From architecture to art, Maya Burman's style is a wealth of detail

Painter Maya Burman’s detail heavy work is a pasture of fantasy where India and France meet
Maya Burman's art.
Maya Burman's art.

Imagine this. It’s 1994. Maya Burman is unscrewing a barroom mirror with a penknife to create an installation. It was part of her architectural project, that the Ecole d’ Architecture Paris student did while at a workshop in the UK, so she could be excused. Many more such unorthodox methods and a swing towards the path of art later, the frail bespectacled painter with intense eyes left architecture to live and paint in Paris. Maya at 50 is a different person now.

“Now when I think about projects I did in my youth, I realise that I was far removed from the kind of artist I am. I have made peace with the fact that I was always meant to be a painter,” she smiles ruefully. Maya will be part of the upcoming tripartite exhibition with her artist parents Sakti Burman and Maite Delteil. Titled ‘Games of Life’, the show with Art Alive was to be unveiled at Bikaner House in Delhi during the India Art Fair, but got postponed due to Covid.

Maya’s paintings are distinct for the wealth of detail, a passion of colours and shapes with a delicate ethereal feel and strong fantasy elements. There is clever juxtaposition of element and colour as seen in the ‘Dance of Life’ series—a blue and red ball frozen in mid-air against a golden crowd of sunflowers, a girl’s pink foot hovering over an unfolding crimson cloth. The artist’s deliberate control over detail is evident in the careful execution of her art: Maya works slowly and builds up the space, starting out by sketching with pencil on paper, on which she applies ink wash, then come watercolours in layers and the outlines and details are finished in black ink using a pen. Her work is joyful, a creative architecture of arches, pillars and piazzas.

Shekhar Yadav
Shekhar Yadav

Solo exhibitions with art include Rhapsody, 2014; A Dreamer’s Labyrinth, 2010; and Once Upon A Time, 2007. Maya sees work and life as a ‘meeting ground’ of two cultures and traditions since her father is Indian and her mother is French. “When I told my father that I wanted to be a painter, he was eager to teach me his marbling technique that mixes oil and acrylic paint. But I was drawn towards water colours and ink, which I have used when I was an architect. Later when I wanted to experiment with other mediums, I turned to my mother’s more traditional oil-on-canvas oeuvre,” says Maya who began with ink on paper as an extension of her architectural drawings.

Her style has been termed reminiscent of the French ‘Art Nouveau’ tradition, influenced by the European Middle Age architecture of the country where she lives. The paintings are interlaced with ‘mythical and folk-inspired’ imagery somewhat akin to miniature painting, perhaps influenced by her Indian ancestry. For those who would like to comment on Maya being an art ‘star child’ with both parents so well-known in art circuits, Maya’s art stands with an answer of its own. She has been awarded The Fine Art Association of Sannois Award (1998), the Salon d’Automne Paris Award (2000), and the Watercolours Painting Section Salon de Colombes Award (2001).

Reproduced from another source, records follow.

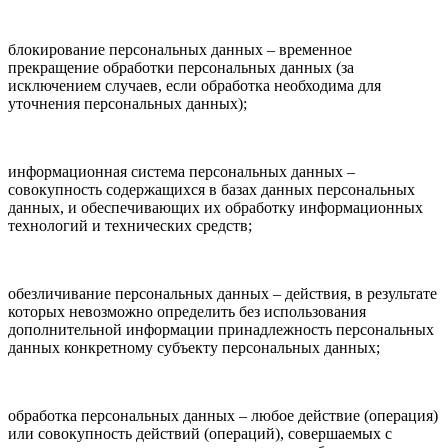
блокирование персональных данных – временное
прекращение обработки персональных данных (за
исключением случаев, если обработка необходима для
уточнения персональных данных);
информационная система персональных данных –
совокупность содержащихся в базах данных персональных
данных, и обеспечивающих их обработку информационных
технологий и технических средств;
обезличивание персональных данных – действия, в результате
которых невозможно определить без использования
дополнительной информации принадлежность персональных
данных конкретному субъекту персональных данных;
обработка персональных данных – любое действие (операция)
или совокупность действий (операций), совершаемых с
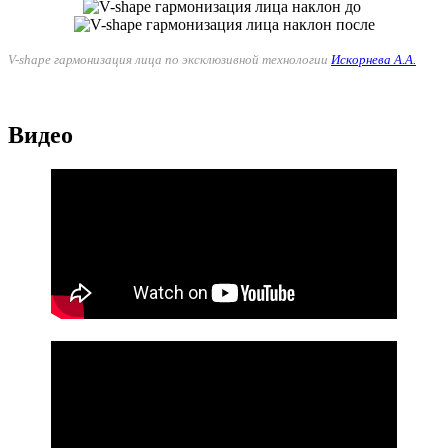
V-shape гармонизация лица по эксклюзивной технологии
Искорнева А.А.
Видео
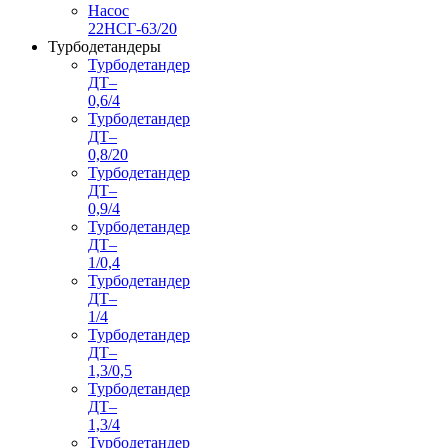
Насос
22НСГ-63/20
Турбодетандеры
Турбодетандер
ДТ–
0,6/4
Турбодетандер
ДТ–
0,8/20
Турбодетандер
ДТ–
0,9/4
Турбодетандер
ДТ–
1/0,4
Турбодетандер
ДТ–
1/4
Турбодетандер
ДТ–
1,3/0,5
Турбодетандер
ДТ–
1,3/4
Турбодетандер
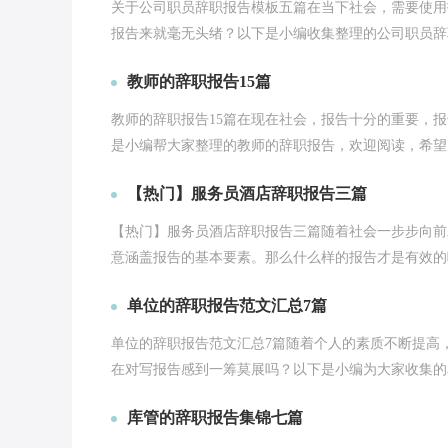
关于公司职员辞职报告模板五篇在当下社会，需要使用
报告来就毫无头绪？以下是小编收集整理的公司职员辞职报
教师的辞职报告15篇
教师的辞职报告15篇在现在社会，报告十分的重要，
是小编帮大家整理的教师的辞职报告，欢迎阅读，希望大
【热门】服务员酒店辞职报告三篇
【热门】服务员酒店辞职报告三篇随着社会一步步向前
意涵盖报告的基本要素。那么什么样的报告才是有效的呢
单位的辞职报告范文汇总7篇
单位的辞职报告范文汇总7篇随着个人的素质不断提高
在对写报告感到一筹莫展吗？以下是小编为大家收集的单
库管的辞职报告集锦七篇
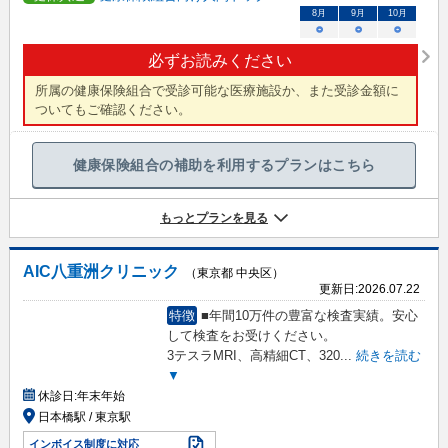
8
月
9
月
10
月
○
○
○
必ずお読みください
所属の健康保険組合で受診可能な医療施設か、また受診金額に
ついてもご確認ください。
健康保険組合の補助を利用するプランはこちら
もっとプランを見る
AIC八重洲クリニック
（東京都 中央区）
更新日:
2026.07.22
特徴
■年間10万件の豊富な検査実績。安心
して検査をお受けください。
3テスラMRI、高精細CT、320
...
続きを読む
▼
休診日:
年末年始
日本橋駅 / 東京駅
インボイス制度に対応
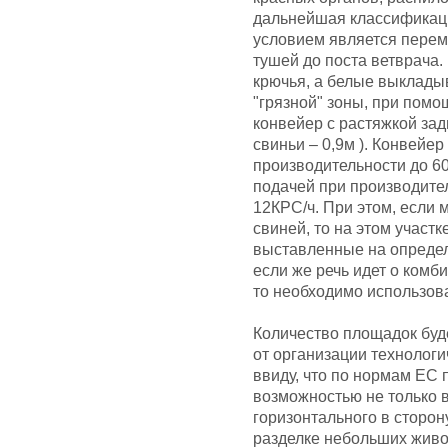
дальнейшая классификац
условием является перем
тушей до поста ветврача
крючья, а белые выкладыв
"грязной" зоны, при пом
конвейер с растяжкой зад
свиньи – 0,9м ). Конвейе
производительности до 60
подачей при производител
12КРС/ч. При этом, если 
свиней, то на этом участ
выставленные на определ
если же речь идет о комб
то необходимо использов
Количество площадок буде
от организации технологи
ввиду, что по нормам ЕС
возможностью не только 
горизонтального в сторону
разделке небольших живот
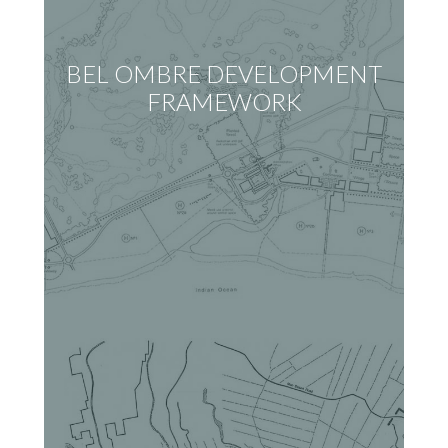
BEL OMBRE DEVELOPMENT
FRAMEWORK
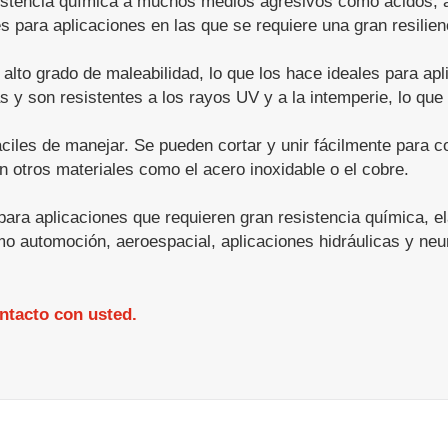
esistencia química a muchos medios agresivos como ácidos, 
les para aplicaciones en las que se requiere una gran resilien
 alto grado de maleabilidad, lo que los hace ideales para ap
as y son resistentes a los rayos UV y a la intemperie, lo que
fáciles de manejar. Se pueden cortar y unir fácilmente para 
otros materiales como el acero inoxidable o el cobre.
ara aplicaciones que requieren gran resistencia química, elas
mo automoción, aeroespacial, aplicaciones hidráulicas y neu
ntacto con usted.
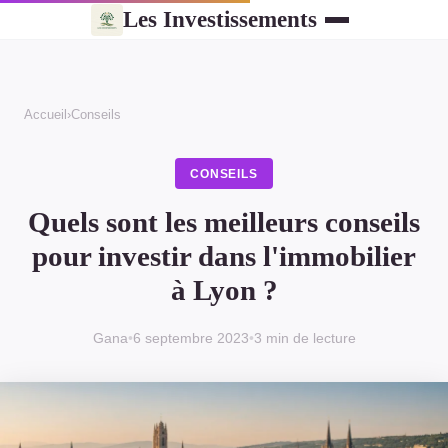
Les Investissements
Accueil
›
Conseils
CONSEILS
Quels sont les meilleurs conseils
pour investir dans l'immobilier
à Lyon ?
Gana
•
6 septembre 2023
•
3 min de lecture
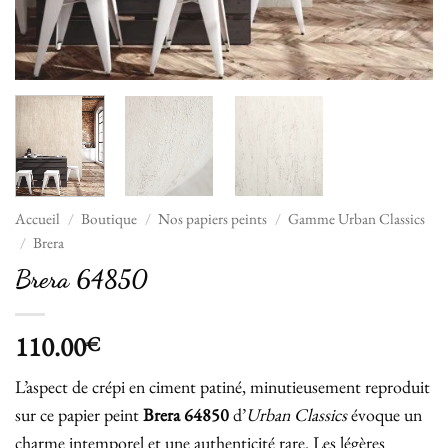
Accueil
/
Boutique
/
Nos papiers peints
/
Gamme Urban Classics
/
Brera
Brera 64850
110.00
€
L’aspect de crépi en ciment patiné, minutieusement reproduit
sur ce papier peint
Brera
64850
d’
Urban Classics
évoque un
charme intemporel et une authenticité rare. Les légères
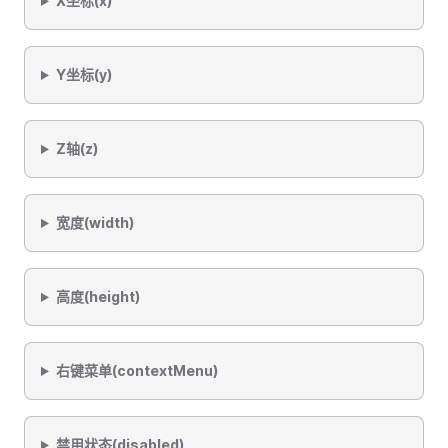
X坐标(x)
Y坐标(y)
Z轴(z)
宽度(width)
高度(height)
右键菜单(contextMenu)
禁用状态(disabled)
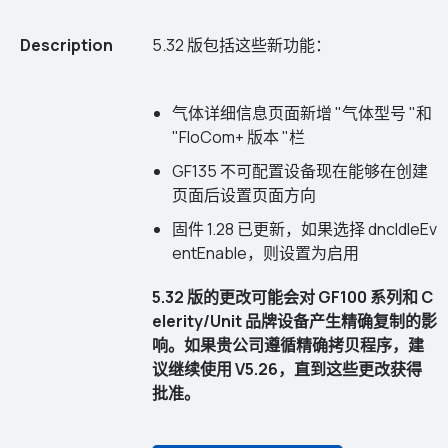
Description
5.32 版包括这些新功能：
气体详细信息页面新增 "气体型号 "和
"FloCom+ 版本 "栏
GF135 不可配置设备现在能够在创建
页面后设置页面方向
固件 1.28 已更新，如果选择 dncIdleEv
entEnable，则设置为启用
5.32 版的更改可能会对 GF100 系列和 C
elerity/Unit 品牌设备产生精确复制的影
响。如果贵公司遵循精确拷贝程序，建
议继续使用 V5.26，直到这些更改获得
批准。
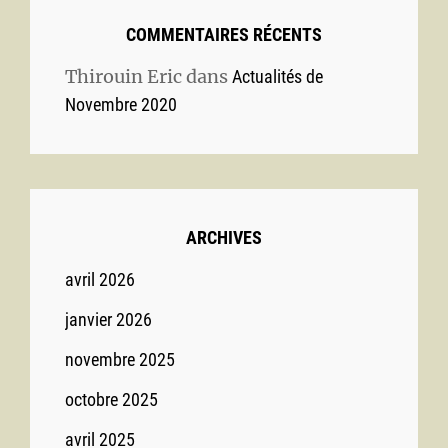
COMMENTAIRES RÉCENTS
Thirouin Eric
dans
Actualités de
Novembre 2020
ARCHIVES
avril 2026
janvier 2026
novembre 2025
octobre 2025
avril 2025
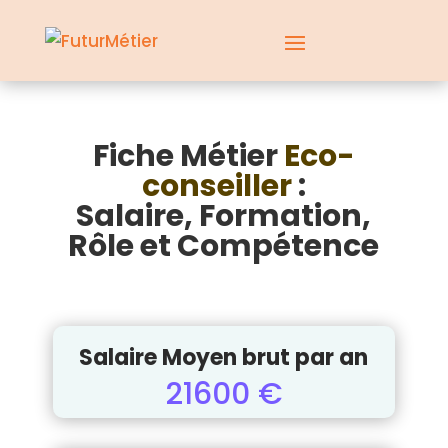
Fiche Métier
Eco-
conseiller
:
Salaire, Formation,
Rôle et Compétence
Salaire Moyen brut par an
21600 €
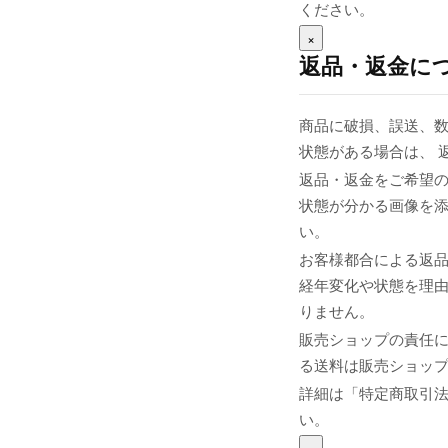
ください。
×
返品・返金に
商品に破損、誤送、
状態がある場合は、 
返品・返金をご希望の
状態が分かる画像を添え
い。
お客様都合による返
経年変化や状態を理由
りません。
販売ショップの責任
る送料は販売ショップま
詳細は「特定商取引
い。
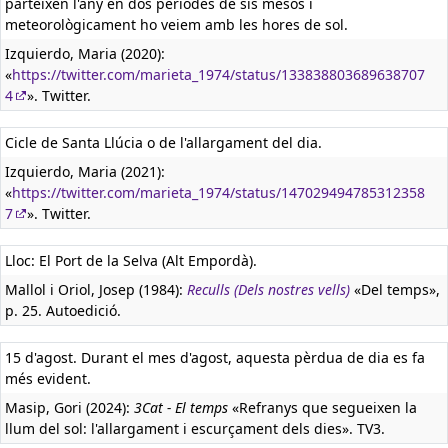
parteixen l'any en dos períodes de sis mesos i
meteorològicament ho veiem amb les hores de sol.
Izquierdo, Maria (2020):
«
https://twitter.com/marieta_1974/status/133838803689638707
4
». Twitter.
Cicle de Santa Llúcia o de l'allargament del dia.
Izquierdo, Maria (2021):
«
https://twitter.com/marieta_1974/status/147029494785312358
7
». Twitter.
Lloc: El Port de la Selva (Alt Empordà).
Mallol i Oriol, Josep (1984):
Reculls (Dels nostres vells)
«Del temps»,
p. 25. Autoedició.
15 d'agost. Durant el mes d'agost, aquesta pèrdua de dia es fa
més evident.
Masip, Gori (2024):
3Cat - El temps
«Refranys que segueixen la
llum del sol: l'allargament i escurçament dels dies». TV3.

How is it working in the age of Covid? “When the virus hit Paris, my family that comprises my husband, son, daughter, and beloved dog (a King James Cocker Spaniel) moved together to the countryside in Southwest France, where we were united with our rabbit and goat! (laughs). It was a blessing in disguise because suddenly I had a lot of time to myself and could paint in my studio for hours without much interruption,” explains Maya who believes in taking her own time to produce her work. “When we got to India last week, we had to quarantine. When Ganapati (my son) wanted to sneak out to meet his friends we had to scare him into staying home. We lied, that he would be arrested,” she laughs.

Maya is certain that she cannot work ‘to order’. “I tell anyone who tries to tell me how to paint, ‘hey, here is the paint and canvas, why don’t you go make your own work’?” she says with her tongue firmly in her cheek. “However, I like to show with my mother in larger spaces and galleries where we are offered the chance to ‘take over the space’, because our art comes from similar concerns. They harmonise well,” elaborates Maya about having held exhibitions with Maite in Mumbai and France. The thing about Maya is that she is not formally trained as an artist, but became one watching her folks at work. She had told an interviewer once, “Because of my parents, I was exposed to art so much that I decided I would never paint. I thought about joining the army, then I took to architecture.” In the end, soldiering on as an artist became her vocation and passion.